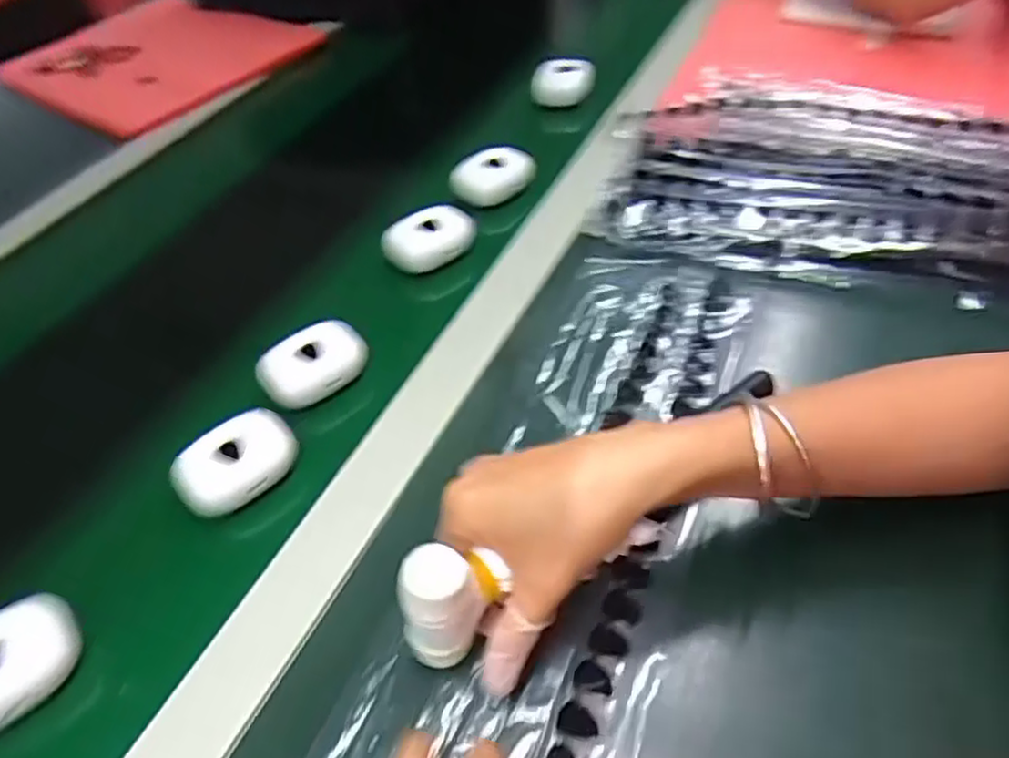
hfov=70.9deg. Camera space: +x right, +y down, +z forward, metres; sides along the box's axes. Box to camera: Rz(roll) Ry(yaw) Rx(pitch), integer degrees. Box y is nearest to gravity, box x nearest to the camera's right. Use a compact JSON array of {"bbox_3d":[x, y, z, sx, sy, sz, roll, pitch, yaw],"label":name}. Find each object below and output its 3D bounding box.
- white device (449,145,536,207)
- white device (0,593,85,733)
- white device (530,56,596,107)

═══

→ Problem details:
Each line above where the word "white" occurs should be copied out.

→ Answer box:
- white device (449,145,536,207)
- white device (0,593,85,733)
- white device (530,56,596,107)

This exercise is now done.